___ Material provided

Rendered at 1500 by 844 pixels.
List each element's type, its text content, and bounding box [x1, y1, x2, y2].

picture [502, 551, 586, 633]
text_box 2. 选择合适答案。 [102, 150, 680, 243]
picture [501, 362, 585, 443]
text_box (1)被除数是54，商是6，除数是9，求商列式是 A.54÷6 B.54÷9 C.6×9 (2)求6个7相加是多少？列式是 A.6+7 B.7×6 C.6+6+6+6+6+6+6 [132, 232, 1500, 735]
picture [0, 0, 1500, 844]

______
___ Material provided

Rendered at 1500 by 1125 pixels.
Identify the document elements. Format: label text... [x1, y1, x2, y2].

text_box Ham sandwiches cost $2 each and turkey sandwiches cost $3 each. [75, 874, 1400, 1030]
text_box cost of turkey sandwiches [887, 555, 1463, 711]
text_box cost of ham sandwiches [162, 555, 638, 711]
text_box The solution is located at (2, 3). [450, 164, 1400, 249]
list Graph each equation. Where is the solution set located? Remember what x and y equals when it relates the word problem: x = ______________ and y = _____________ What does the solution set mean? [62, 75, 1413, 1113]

______

The task:
Each line of the data that contains "Rendered" belongs in the answer.

Result for this task:
Rendered at 1500 by 844 pixels.
Rendered at 1500 by 1125 pixels.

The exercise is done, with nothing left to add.